SCCT Feature: Can docs accurately diagnose CAD on an iPhone?
The study's authors noted that as the screen resolution and power of mobile handheld devices improve, there is increased potential for remote interpretation of medical imaging studies.
In an interview, Troy LaBounty, MD, from Weill Cornell Medical College in New York City, said that he and his colleagues sought to assess the diagnostic accuracy of interpreting coronary CT angiography (CCTA) using a handheld device for detection of significant CAD, compared with the gold-standard quantitative coronary angiography (QCA).
The researchers interpreted CCTAs of 50 consecutive patients (mean age, 57 years; 68 percent male) with prior QCA and ECG-gated 64-detector CCTA enrolled in the multicenter ACCURACY (Assessment by Coronary CT angiography of individuals UndeRgoing InvAsive Coronary angiographY) study, which was presented at the 2007 RSNA and partially funded by GE Healthcare.
LaBounty said that the participants in the ACCURACY study had a relatively low presence of CAD, with only 26 percent having significant CAD. He added that this study's patient population is generally reflective of a real-life patient population for whom CCTA get ordered because they had an intermediate risk of having CAD.
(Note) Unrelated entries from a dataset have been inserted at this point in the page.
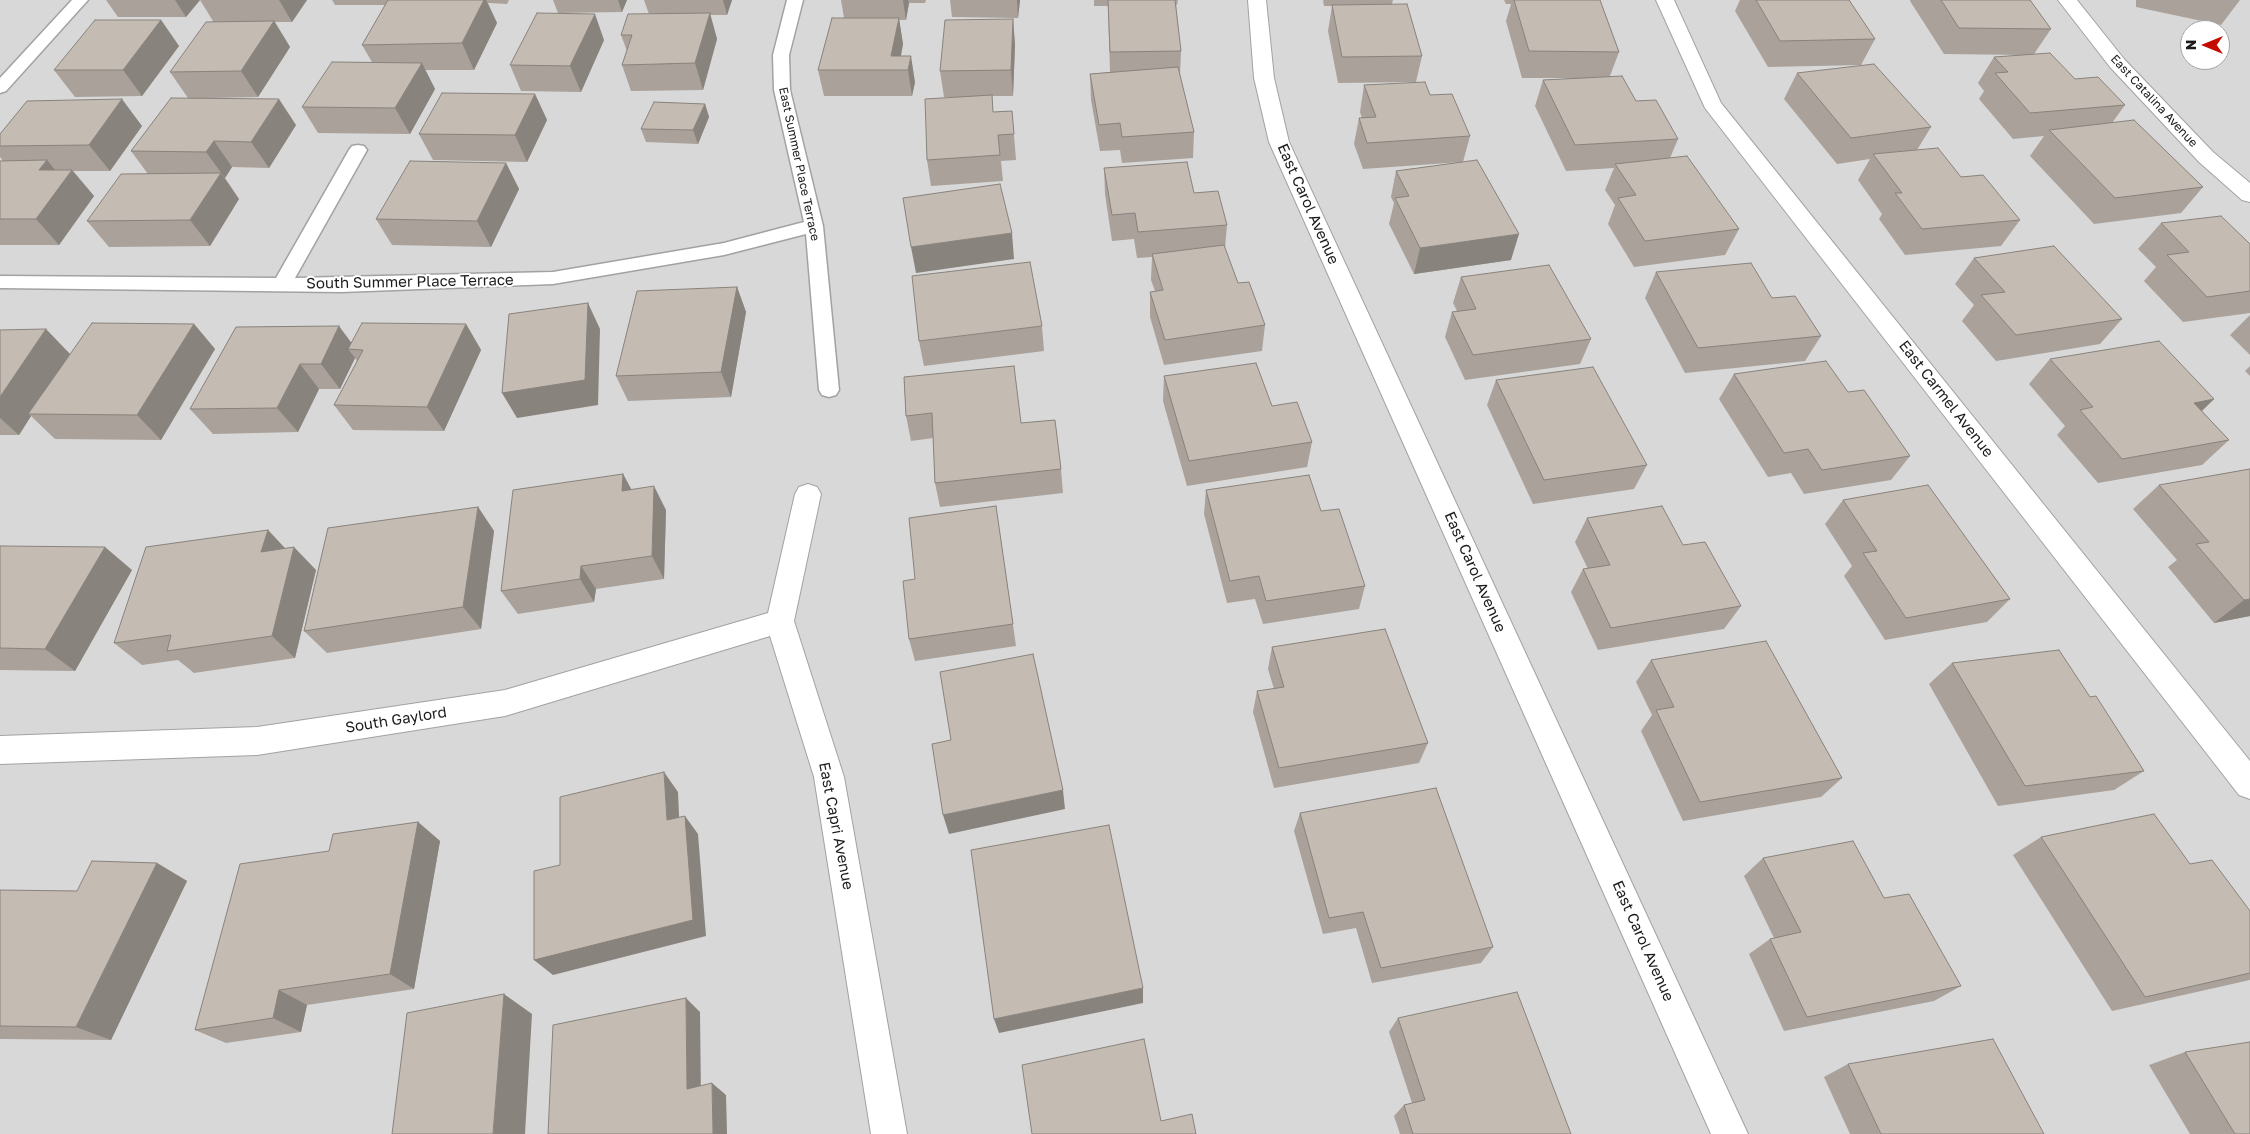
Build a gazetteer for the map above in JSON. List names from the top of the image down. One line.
{"streets":{"street":["East Catalina Avenue","East Carol Avenue","East Carmel Avenue","South Gaylord","East Capri Avenue"],"lane":["East Summer Place Terrace","South Summer Place Terrace"]},"crossings":[["East Summer Place Terrace","South Summer Place Terrace"],["South Gaylord","East Capri Avenue"]],"north":"left"}
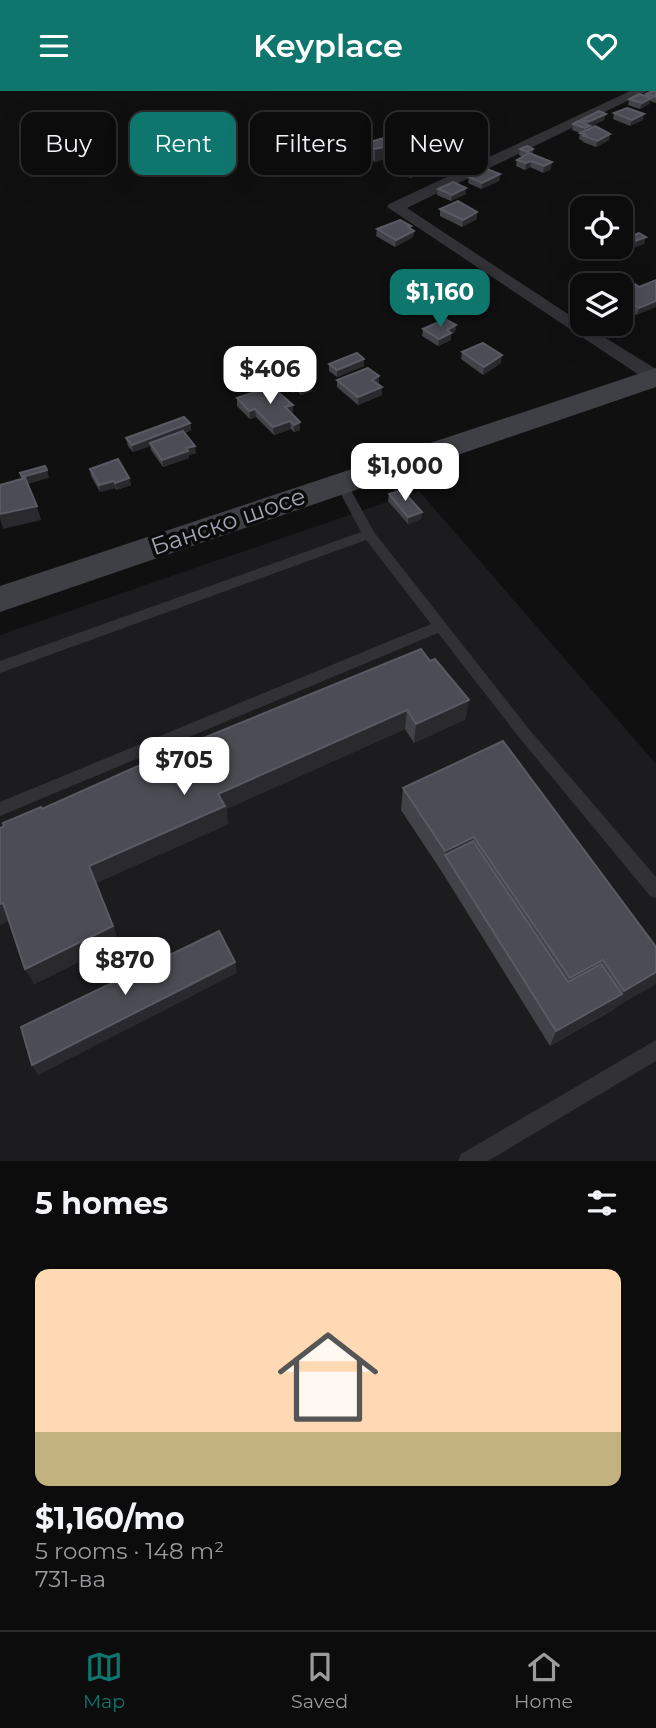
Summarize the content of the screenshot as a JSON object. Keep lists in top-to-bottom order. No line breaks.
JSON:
{"streets":{"street":["Банско шосе"]},"page":{"header":"Keyplace","chip":["Buy","Rent","Filters","New"],"price":["$1,160","$406","$1,000","$705","$870"],"heading":"5 homes","list":[{"name":"$1,160/mo","note":"5 rooms · 148 m² · 731-ва"}],"tabs":["Map","Saved","Home"]}}
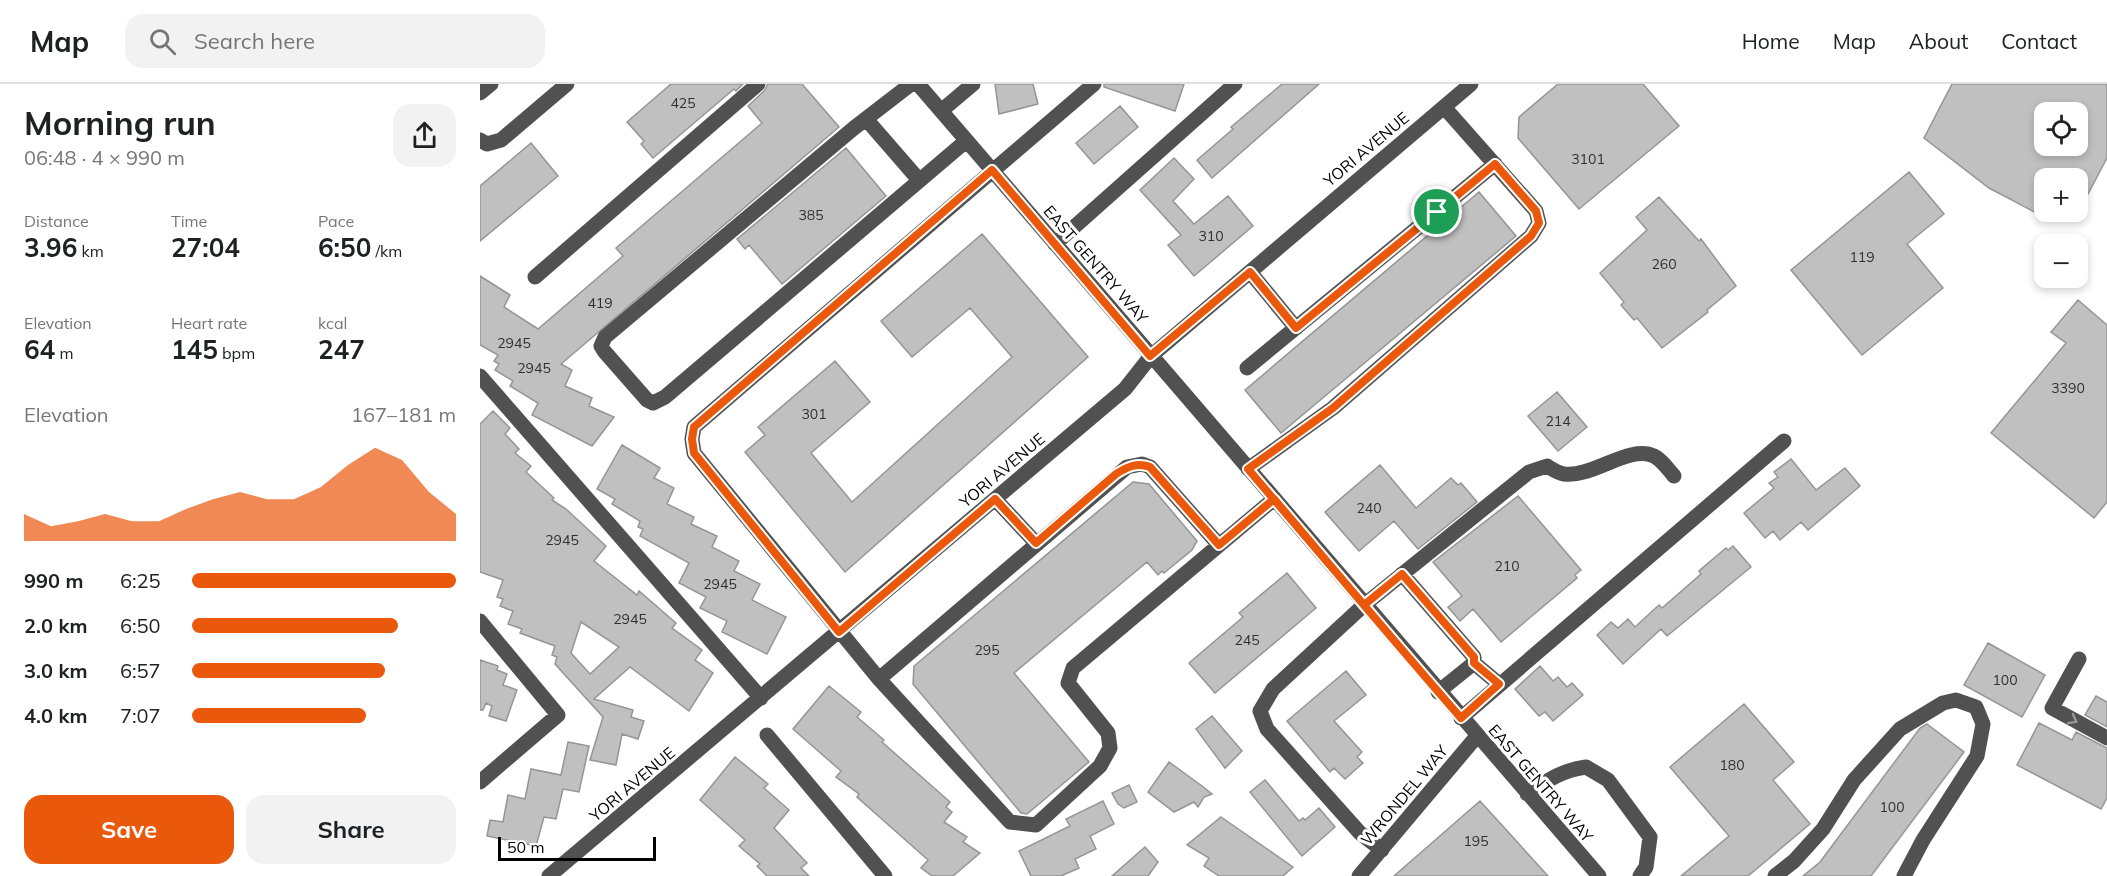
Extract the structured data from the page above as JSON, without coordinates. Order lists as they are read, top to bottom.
{
  "streets": {
    "street": ["YORI AVENUE", "EAST GENTRY WAY", "WRONDEL WAY"]
  },
  "crossings": [
    ["YORI AVENUE", "EAST GENTRY WAY"],
    ["EAST GENTRY WAY", "WRONDEL WAY"]
  ],
  "house_numbers": [
    "425",
    "3101",
    "385",
    "310",
    "119",
    "260",
    "419",
    "2945",
    "2945",
    "3390",
    "301",
    "214",
    "240",
    "2945",
    "210",
    "2945",
    "2945",
    "245",
    "295",
    "100",
    "180",
    "100",
    "195"
  ],
  "scale_bar": "50 m",
  "page": {
    "header": "Map",
    "search": "Search here",
    "nav": [
      "Home",
      "Map",
      "About",
      "Contact"
    ],
    "heading": ["Morning run", "06:48 · 4 × 990 m"],
    "map_buttons": ["+", "−"],
    "stats": [
      ["Distance", "3.96 km"],
      ["Time", "27:04"],
      ["Pace", "6:50 /km"],
      ["Elevation", "64 m"],
      ["Heart rate", "145 bpm"],
      ["kcal", "247"]
    ],
    "chart": ["Elevation", "167–181 m"],
    "list": [
      {
        "name": "990 m",
        "note": "6:25"
      },
      {
        "name": "2.0 km",
        "note": "6:50"
      },
      {
        "name": "3.0 km",
        "note": "6:57"
      },
      {
        "name": "4.0 km",
        "note": "7:07"
      }
    ],
    "buttons": ["Save", "Share"],
    "scale": "50 m"
  }
}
Two level III, blinded readers independently interpreted axial CCTA images on an iPhone 3G device (Apple, Cupertino, Calif.) using Mobile MIM software from Cleveland-based MIMVista; a third level III blinded reader achieved consensus. A separate blinded reader interpreted QCA. CCTA studies were assessed for the presence of significant CAD (diameter stenosis of at least 50 percent) on a per-artery and per-patient level in comparison to QCA. Segments with a diameter less than 1.5 mm were excluded.
While LaBounty said that there is the potential for these results to be reproducible with other personal device assistants (PDAs), "what makes this hardware especially useful is the touchscreen interface, and it has a relatively powerful computer and imaging capabilities. The Mobile MIMVista software makes it fairly easy to scroll through the image studies." He added that he and his colleagues received no funding for this study, and used their personally-owned devices.
The researchers found that the prevalence of significant CAD per-patient was 26 percent, and per-artery was 11 percent. Motion artifact prevented evaluation in 9/200 arteries (4.5 percent) in 7/50 patients (14 percent), and these were excluded from additional analysis. Agreement between readers was observed in 97 percent of arteries.
Based on their findings, the authors concluded that "mobile handheld devices permit high diagnostic performance for detection and exclusion of significant CAD."
LaBounty acknowledged that the small size of the patient population is a limitation of their study, and therefore they have currently doubled their study size to 100. He added that he and his colleagues are finalizing the data on those results. LaBounty also noted that another limitation of the PDA is that the nature of the device prohibits the more sophisticated post-processing and image resolution compared to a dedicated workstation. "We're limited to looking at axial images," he added.
Although this evaluative technique is investigational in the U.S., as it is pending FDA clearance, LaBounty suggested that this proof-of-concept showed that a mobile handheld device may be useful in the diagnosis of CAD. However, he acknowledged the need for additional multicenter, larger studies to confirm these findings. He also suggested expanding the evaluation for diagnosing other disease processes, such as pulmonary embolism.
"While computational technology and networking is improving, the ability to view images from multiple locations, without being tethered to a workstation is promising," he concluded. However, he said that as the technology improves, the ability to perform some post-processing on the mobile technology would be integral.